With the fall comes a busier schedule. Across the United States, vacations end, kids go back to school, fall activities get underway and the push toward end-of-year goals begins. Life at Carroll gets busy, too. The fall semester brings welcomed energy to campus after a quiet summer. Like the new and returning students, faculty and staff are eager to plunge into the exhilarating work of learning and growing. But, we all know, busyness also brings challenges, especially when it comes to making space for our spiritual wellness.

It’s hard to find the freedom in one’s schedule for spirit work. Time for prayer or meditation, personal reflection and sacred community can often sink down to the bottom of our to-do lists. I don’t know about you, but I struggle to resist the broader cultural value of production over purpose. If it can’t be quantified, it’s hard to justify. I see this regularly in Carroll’s students, who are almost habitually overscheduled, trying to do it all, be it all and get it all done perfectly. Like so many of us supposedly skilled at “adulting,” college students pile on responsibilities, both real and imagined. But without time dedicated to spiritual health, novice and learned adults alike may become dry, disconnected and aimless. Eventually, we may become so skilled at ignoring signs of spiritual malnutrition that we lose connection with our meaning and wellbeing altogether.
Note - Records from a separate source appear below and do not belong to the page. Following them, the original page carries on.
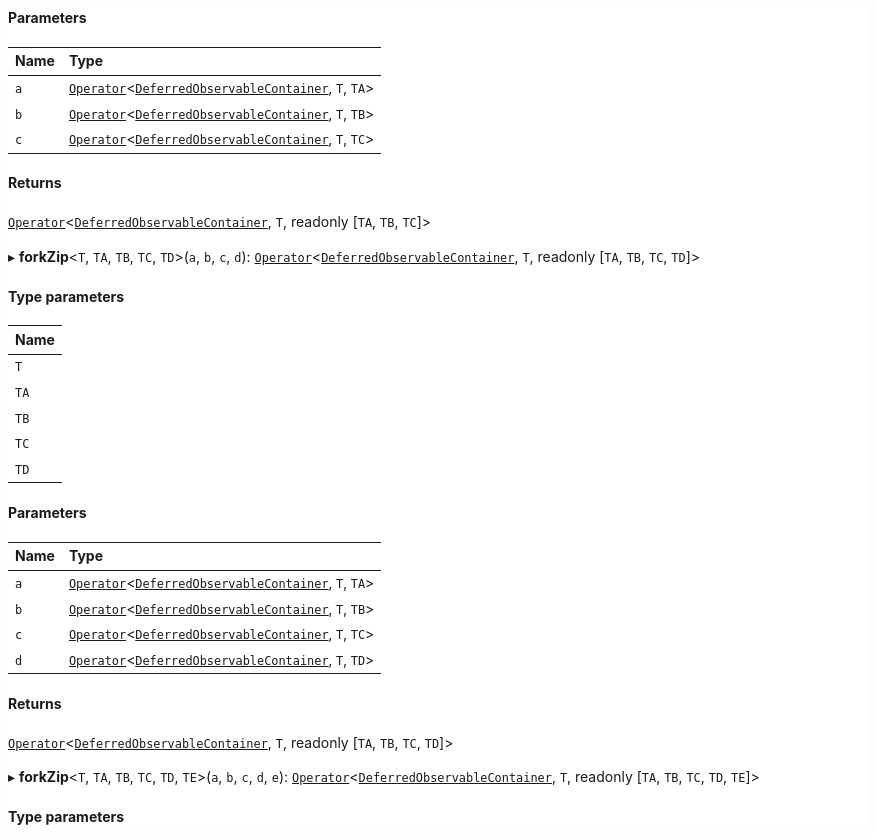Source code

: #### Parameters

| Name | Type |
| :------ | :------ |
| `a` | [`Operator`](core.Containers.md#operator)<[`DeferredObservableContainer`](../interfaces/core.DeferredObservableContainer-1.md), `T`, `TA`\> |
| `b` | [`Operator`](core.Containers.md#operator)<[`DeferredObservableContainer`](../interfaces/core.DeferredObservableContainer-1.md), `T`, `TB`\> |
| `c` | [`Operator`](core.Containers.md#operator)<[`DeferredObservableContainer`](../interfaces/core.DeferredObservableContainer-1.md), `T`, `TC`\> |

#### Returns

[`Operator`](core.Containers.md#operator)<[`DeferredObservableContainer`](../interfaces/core.DeferredObservableContainer-1.md), `T`, readonly [`TA`, `TB`, `TC`]\>

▸ **forkZip**<`T`, `TA`, `TB`, `TC`, `TD`\>(`a`, `b`, `c`, `d`): [`Operator`](core.Containers.md#operator)<[`DeferredObservableContainer`](../interfaces/core.DeferredObservableContainer-1.md), `T`, readonly [`TA`, `TB`, `TC`, `TD`]\>

#### Type parameters

| Name |
| :------ |
| `T` |
| `TA` |
| `TB` |
| `TC` |
| `TD` |

#### Parameters

| Name | Type |
| :------ | :------ |
| `a` | [`Operator`](core.Containers.md#operator)<[`DeferredObservableContainer`](../interfaces/core.DeferredObservableContainer-1.md), `T`, `TA`\> |
| `b` | [`Operator`](core.Containers.md#operator)<[`DeferredObservableContainer`](../interfaces/core.DeferredObservableContainer-1.md), `T`, `TB`\> |
| `c` | [`Operator`](core.Containers.md#operator)<[`DeferredObservableContainer`](../interfaces/core.DeferredObservableContainer-1.md), `T`, `TC`\> |
| `d` | [`Operator`](core.Containers.md#operator)<[`DeferredObservableContainer`](../interfaces/core.DeferredObservableContainer-1.md), `T`, `TD`\> |

#### Returns

[`Operator`](core.Containers.md#operator)<[`DeferredObservableContainer`](../interfaces/core.DeferredObservableContainer-1.md), `T`, readonly [`TA`, `TB`, `TC`, `TD`]\>

▸ **forkZip**<`T`, `TA`, `TB`, `TC`, `TD`, `TE`\>(`a`, `b`, `c`, `d`, `e`): [`Operator`](core.Containers.md#operator)<[`DeferredObservableContainer`](../interfaces/core.DeferredObservableContainer-1.md), `T`, readonly [`TA`, `TB`, `TC`, `TD`, `TE`]\>

#### Type parameters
I think of this condition as being spiritually absent from oneself. We go missing from our own lives. We forget to take joy in the simple moments. We forget to be grateful for the blessings of relationships and take others for granted. We forget that the path toward a whole and abundant life is always right before us. When we are spiritually absent, we stop seeing ourselves and the world as we truly are: held by grace. We may misinterpret this as God being absent or distant or impotent in our lives, but the truth is, we are the ones who get lost. God is there in the thick of life’s joys and struggles, and we are off somewhere else killing time.

In the ebb and flow of my own spiritual journey, complete with its dry moments, I have found only one remedy for spiritual absence: committing time for spiritual work. We commit time for career and family, for service and leadership and for our workouts and diet (or we shame ourselves for not doing so). Scheduling time with God, for God, sometimes feels hard to justify, but, at least for me, it’s necessary if I want to stay present in my life. 

Agenda-free time in prayer and reflection provides rest from the daily grind. It increases our awareness of joy and abundance during even the busiest seasons. It makes us more grateful and empowers us to love others well. And it enables clearer discernment of a meaningful path, one marked by spiritual unity rather than separation. Most of all, through regular, committed time in God’s Presence we return to ourselves. There, in our own souls, we are refreshed by the abiding grace and peace of God. There, reconnected again, our wandering spirits find home.